Btw. backpointers require a guarantee that the values pointed at are not moved as long as the pointers themselves are valid. Before, the compiler would ensure that things borrowed from didn't move, but that isn't enough to implement some systems with longer-living or self-referential pointers. And generally Rust doesn't guarantee that things won't move around. But there is going to be support for "pinning" values. That still doesn't get you all you need for backpointers (which have really complicated semantics if you think about it!), but again, one step of expressivity more that allows you to implement backpointers in unsafe code, but then expose a safe interface where you can get "pinned" references to the nodes.
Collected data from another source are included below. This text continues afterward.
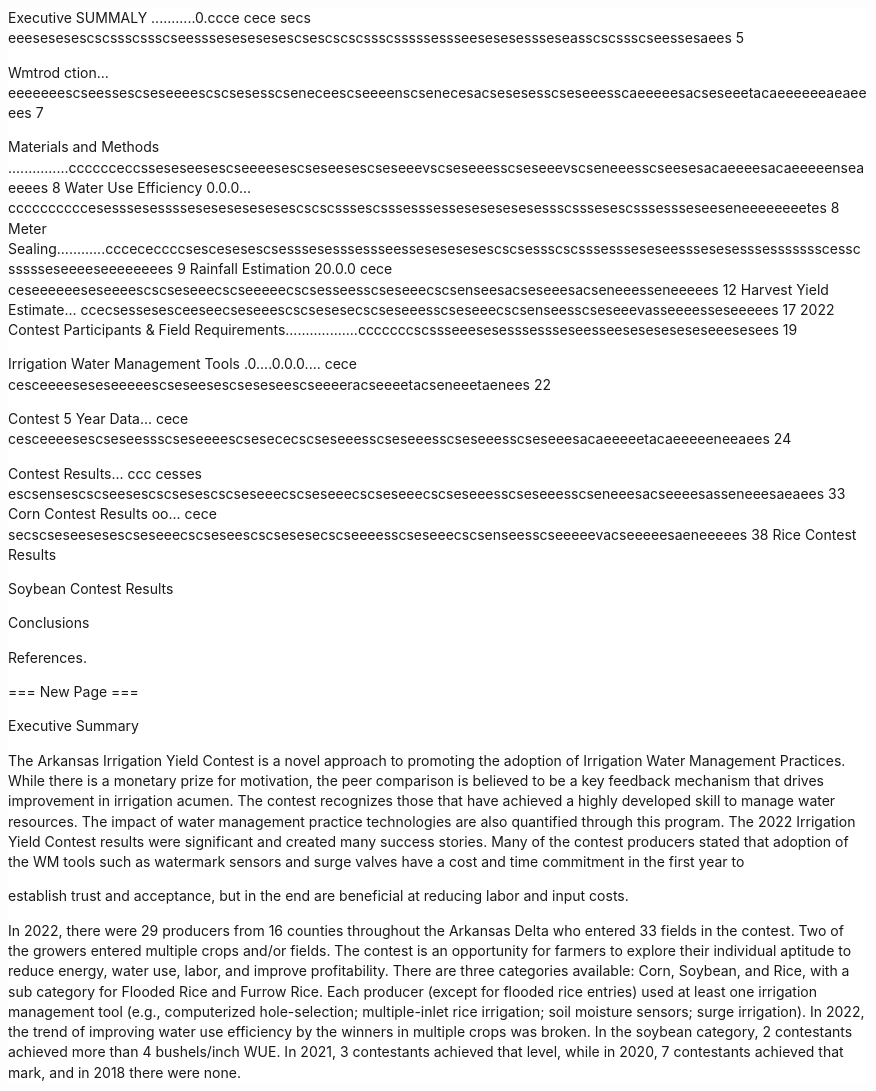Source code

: Executive SUMMALY ...........0.ccce cece secs eeesesesescscssscssscseesssesesesesescsescscscssscsssssessseesesesessseseasscscssscseessesaees 5

Wmtrod ction... eeeeeeescseessescseseeeescscsesesscseneceescseeeenscsenecesacsesesesscseseeesscaeeeeesacseseeetacaeeeeeeaeaeeees 7

Materials and Methods ...............cccccceccsseseseesescseeeesescseseesescseseeevscseseeesscseseeevscseneeesscseesesacaeeeesacaeeeeenseaeeees 8
Water Use Efficiency 0.0.0... ccccccccccesesssesessssesesesesesesescscscsssescsssesssessesesesesesessscsssesescsssessseseeseneeeeeeeetes 8
Meter Sealing............cccececcccsescesesescsesssesesssessseessesesesesescscsessscscsssessseseseesssesesesssessssssscesscssssseseeeeseeeeeeees 9
Rainfall Estimation 20.0.0 cece ceseeeeeeseseeeescscseseeecscseeeeecscsesseesscseseeecscsenseesacseseeesacseneeesseneeeees 12
Harvest Yield Estimate... ccecsessesesceeseecseseeescscsesesecscseseeesscseseeecscsenseesscseseeevasseeeesseseeeees 17
2022 Contest Participants & Field Requirements..................cccccccscssseeesesesssessseseesseeseseseseseseeesesees 19

Irrigation Water Management Tools .0....0.0.0.... cece cesceeeeseseseeeeescseseesescseseseescseeeeracseeeetacseneeetaenees 22

Contest 5 Year Data... cece cesceeeesescseseessscseseeeescsesececscseseeesscseseeesscseseeesscseseeesacaeeeeetacaeeeeeneeaees 24

Contest Results... ccc cesses escsensescscseesescscsesescscseseeecscseseeecscseseeecscseseeesscseseeesscseneeesacseeeesasseneeesaeaees 33
Corn Contest Results oo... cece secscseseesesescseseeecscseseescscsesesecscseeeesscseseeecscsenseesscseeeeevacseeeeesaeneeeees 38
Rice Contest Results

Soybean Contest Results

Conclusions

References.

=== New Page ===

Executive Summary

The Arkansas Irrigation Yield Contest is a novel approach to promoting the adoption of
Irrigation Water Management Practices. While there is a monetary prize for motivation, the peer
comparison is believed to be a key feedback mechanism that drives improvement in irrigation
acumen. The contest recognizes those that have achieved a highly developed skill to manage
water resources. The impact of water management practice technologies are also quantified
through this program. The 2022 Irrigation Yield Contest results were significant and created
many success stories. Many of the contest producers stated that adoption of the WM tools such
as watermark sensors and surge valves have a cost and time commitment in the first year to

establish trust and acceptance, but in the end are beneficial at reducing labor and input costs.

In 2022, there were 29 producers from 16 counties throughout the Arkansas Delta who entered
33 fields in the contest. Two of the growers entered multiple crops and/or fields. The contest is
an opportunity for farmers to explore their individual aptitude to reduce energy, water use, labor,
and improve profitability. There are three categories available: Corn, Soybean, and Rice, with a
sub category for Flooded Rice and Furrow Rice. Each producer (except for flooded rice entries)
used at least one irrigation management tool (e.g., computerized hole-selection; multiple-inlet
rice irrigation; soil moisture sensors; surge irrigation). In 2022, the trend of improving water use
efficiency by the winners in multiple crops was broken. In the soybean category, 2 contestants
achieved more than 4 bushels/inch WUE. In 2021, 3 contestants achieved that level, while in
2020, 7 contestants achieved that mark, and in 2018 there were none.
  • Backpointers aren't that bad. You have two pointers, locked together by a simple invariant. That invariant has to be valid both before and after any operation on either pointer or deletion of either object. The problem is that in most languages, it's hard to talk about an invariant between two variables. But what you have to check or prove is trivial. You don't need a full theorem prover, just some standard compiler-type checks.

    That's what I'm getting at here. There are only a few special cases where you really need unsafe code. Backpointers, partially initialized arrays, and foreign functions cover most of it. Yes, you can construct fancy situations like hash maps where there's some performance benefit in having complicated sparse arrays of pointers interspersed with junk. Is it worth it? Zeroing memory is cheap. Go zeros everything and doesn't seem to suffer.

    The use case of Rust is memory safety without garbage collection. Keep that in mind. Try not to get too clever. Too much "unsafe", and it will break. Not just through coding bugs. Because someone will change something that was based on an implicit assumption made in the past by another.

    • You don't get to hand-wave away the complexity by just asserting that it is trivial. The hard part of all static analysis tools is reasoning about pointers.

      > Go zeros everything and doesn't seem to suffer.

      What are you referring to by this? For most CPU bound things, Go is measurably slower than Rust. If you mean that Go is successful as a language, well... that's almost like saying "why do you need structs/value types? Python allocates everything and doesn't seem to suffer". The languages have different domains/primary targets.

> But it all seems to be about "raw pointers", which are mostly for talking to non-Rust code and probably ought to be on the way out as more low-level libraries are implemented in Rust.

Plenty of pure Rust code uses pointers. They're necessary for the implementation of things like `Vec`. Raw pointers aren't going anywhere.

> The expressive problems with the ownership model mostly involve backpointers.

These problems can be trivially solved in 95% of cases with arena allocation. The other 5% fundamentally require bespoke solutions because you're trying to do something elaborate/niche.

This work is far more foundational than any of that. It applies to references just as much as raw pointers- it determines how much the borrow checker is allowed to permit, for example. You can't even begin to write the sorts of things you're suggesting without this.